Today, if localized disease can be confirmed, RB may be treated conservatively to retain the child’s vision [3]. Therefore, initial staging aims to classify RB with respect to the predicted salvage rate of the eye with 13% of the enucleated group D eyes revealing high-risk histopathology [27, 28]. Therein, ON infiltration is a major risk factor for advanced disease with a 13% 5-year metastatic risk in patients with postlaminar ON involvement and a significant reduction in overall survival with ON infiltration depth [1, 2].

Therefore, pretreatment MRI is supposed to identify ON infiltration; however, diagnostic accuracy of MRI findings is known to be limited [5,6,7,8,9,10].

While the here-reported semiquantitative signal intensity ratio differences do not allow for calculation of a cut-off for discrimination between RB eyes with regard to ON infiltration, future studies might investigate direct imaging of the orbital GBCA distribution following intravenous injection, e.g., with heavily T2-weighted FLAIR MRI [29].

Remarkably, GBCA enhancement increased gradually with infiltration level and was greater in RB with postlaminar compared to a combined group of RB with either none or prelaminar ON infiltration (p = 0.06). This might be of diagnostic importance as the prognostic effect of the different ON infiltration levels remains unclear with some studies suggesting that the prognostic impact of ON infiltration might be confined to postlaminar involvement, but might not exist for prelaminar ON infiltration [1, 2].

Strengths and limitations of this study need to be acknowledged. An obvious strength of the study is the large patient cohort, the histopathology reference, and the high-resolution orbital MRI of RB as well as healthy eyes obtained with surface coils and identical sequence parameters in children under general anesthesia.

However, a final explanation for the here-introduced phenomenon cannot be concluded and the physiology of the interrelation between AC enhancement and ON infiltration remains uncertain.

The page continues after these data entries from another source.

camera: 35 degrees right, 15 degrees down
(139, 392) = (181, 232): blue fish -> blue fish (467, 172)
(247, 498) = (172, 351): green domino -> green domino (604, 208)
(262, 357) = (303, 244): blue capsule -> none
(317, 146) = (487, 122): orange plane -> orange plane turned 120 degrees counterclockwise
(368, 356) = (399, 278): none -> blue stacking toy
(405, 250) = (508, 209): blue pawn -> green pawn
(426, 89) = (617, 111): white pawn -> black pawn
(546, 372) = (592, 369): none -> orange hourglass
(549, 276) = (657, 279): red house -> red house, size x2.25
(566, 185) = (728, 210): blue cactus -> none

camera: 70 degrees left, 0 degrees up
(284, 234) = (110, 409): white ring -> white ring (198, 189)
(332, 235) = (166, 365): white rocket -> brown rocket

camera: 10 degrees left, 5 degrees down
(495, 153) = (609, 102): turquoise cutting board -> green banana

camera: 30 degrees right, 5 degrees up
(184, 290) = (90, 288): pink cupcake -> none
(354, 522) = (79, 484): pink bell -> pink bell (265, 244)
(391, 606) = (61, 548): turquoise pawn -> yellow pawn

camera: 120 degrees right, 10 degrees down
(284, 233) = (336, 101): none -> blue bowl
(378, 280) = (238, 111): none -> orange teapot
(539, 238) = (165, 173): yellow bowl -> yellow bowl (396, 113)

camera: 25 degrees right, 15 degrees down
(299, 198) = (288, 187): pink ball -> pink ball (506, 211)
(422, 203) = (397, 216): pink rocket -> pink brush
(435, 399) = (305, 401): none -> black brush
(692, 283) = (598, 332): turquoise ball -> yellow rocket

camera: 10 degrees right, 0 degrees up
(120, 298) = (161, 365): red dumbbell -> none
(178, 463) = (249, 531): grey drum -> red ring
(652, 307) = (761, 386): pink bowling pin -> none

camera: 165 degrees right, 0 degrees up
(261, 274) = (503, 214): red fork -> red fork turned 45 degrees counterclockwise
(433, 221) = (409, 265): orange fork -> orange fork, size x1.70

Furthermore, disturbance of retinal homeostasis with consecutive neovascularization of the iris might be caused by impeded arterial perfusion / venous drainage due to affection of the central vein or artery by the tumor. However, histologic assessment revealed vascular infiltration in only two RB eyes, both of them with low ∆SIR and only one with (prelaminar) optic infiltration.

In conclusion, this study revealed a surprising link between GBCA enhancement in the anterior eye chamber and optic nerve infiltration by the retinoblastoma, which might be explained by orbital glymphatic dysfunction and serves as an example of how cerebral GBCA excretion adds diagnostic information on neurological pathologies.